Tous les diplômés ont pris pour modèle les premiers fonctionnaires de leur environnement. C’est ainsi que toutes les familles, ou presque, comptent aujourd’hui des salariés parmi elles. Si dans le temps, les campements vivaient des revenus du commerce pratiqué par les hommes partis au Sénégal et dans les villes naissantes, on ne compte plus que sur le salaire d’un ou plusieurs membres de la famille.
Esclaves, tributaires et suivants se sont massivement libérés de l’autorité traditionnelle. Cette libération a pris très souvent la forme d’un abandon pur et simple de l’activité qui vous affectait le statut qui est le vôtre. Ceux qui travaillaient la terre ont abandonné les champs tout comme ceux qui gardaient les troupeaux, ceux qui forgeaient, ceux qui foraient, ceux qui tissaient… chacun a abandonné cette profession qui le maintenait dans une situation d’exploité.
L’abandon massif des secteurs traditionnels de production et la fonctionnarisation des nouvelles élites ont créé une mentalité d’assistés qui a été aggravée par l’utilisation de la politique comme source de revenus. Depuis plus de trois décennies, faire la politique est devenu payant. Pour ce qu’elle rapporte sans demander une quelconque aptitude.

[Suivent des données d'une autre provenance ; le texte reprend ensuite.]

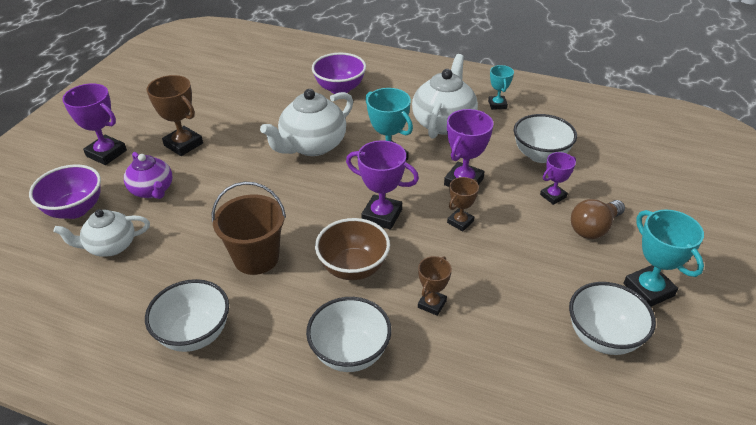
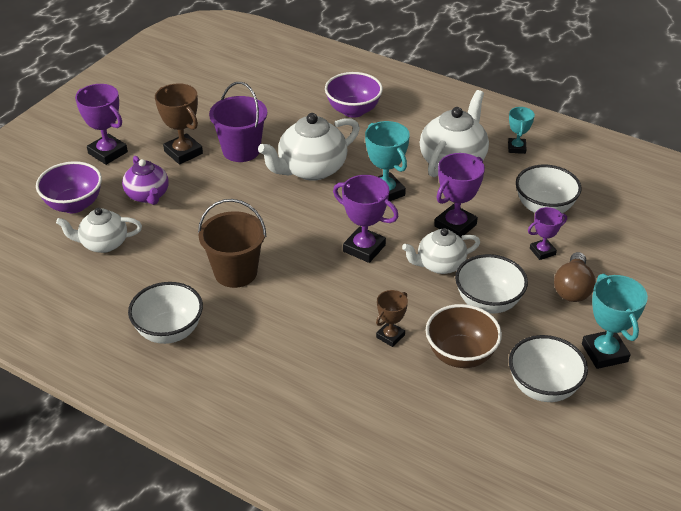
camera: 10 degrees right, 0 degrees up
white bowl [306,297,392,372] -> white bowl moved to [455,254,528,314]
brown bowl [315,218,390,280] -> brown bowl moved to [425,304,502,368]
brown trophy [447,177,479,231] -> white teapot [402,228,480,274]
brown light bulb [571,199,625,239] -> brown light bulb turned 45 degrees counterclockwise [554,252,595,302]
none -> purple bucket [209,82,267,162]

Vint la sécheresse. Le premier cycle affectant la région du sud-ouest est celui de 1968. Un jour de septembre de cette année-là, plus rien n’existait. Bergers et cheptels survivants avaient fui plus à l’est, à la frontière du Trarza et du Brakna. «’Aam Breykilli», du nom de ce puits vers lequel se dirigeront les bêtes et les hommes pour y trouver quelques pâturages de subsistance. Cette année noire marque encore les esprits dans la région de Mederdra. Puis se succédèrent la sécheresse des années 70 et celle des années 80. A chaque fois, mouraient plus de bêtes provoquant la pauvreté de nouvelles populations, puis leur exode vers les centres urbains les plus proches.
Des villages, des parcours, des puits furent abandonnés pour les bidonvilles de Mederdra, de Rosso, de Nouakchott… Tous les prétextes étaient bons pour quitter sans donner l’impression qu’on fuyait. A la fin des années 70 et au début des années 80, le prétexte principal était de suivre les filles admises au concours d’entrée en sixième et qui devaient donc aller dans les collèges puis les lycées. A chaque étape son lot de migrants forcés.

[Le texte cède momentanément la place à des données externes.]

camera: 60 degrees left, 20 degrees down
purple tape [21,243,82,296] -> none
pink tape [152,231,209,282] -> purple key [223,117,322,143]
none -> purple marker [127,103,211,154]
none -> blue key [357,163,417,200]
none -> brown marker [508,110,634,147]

«Ceux qui sont restés sont soit ceux qui n’ont aucun moyen d’aller, soit ceux dont l’attachement à la terre était très fort». Les premiers préféraient leurs cantonnements où le niveau de vie – si l’on peut parler de niveau de vie – leur permettait de répondre plus ou moins aux exigences de la survie. Les seconds préféraient mourir dans le terroir hérité plutôt que de grossir le rang des mendiants dans les villes. En fait, tous survivaient grâce à l’assistance de l’Etat et/ou de membres de la famille partis travailler en ville.
«Vous remarquerez que les villages ayant survécu à ces époques sombres sont aujourd’hui perdus au milieu des dunes, d’un océan de sable qui semble les recouvrir inexorablement. C’est bien parce que les habitants, véritables survivants de ces époques, ne manifestent aucune velléité à transformer, à influer sur la nature qui les entoure…» Aucune tentative de reboisement, aucune culture, aucun effort pour produire…
«Nous en sommes là. A attendre que la pluie tombe, que l’Etat déclenche de nouveaux programmes d’urgence, qu’un fils ou un cousin se rappelle notre existence…»
Fataliste, mon ami occulte le dynamisme social impulsé par l’aspiration des uns à sortir de leurs conditions, des autres à maintenir leurs positions. Ce qui oblige les uns et les autres à se surpasser… et à la société d’évoluer.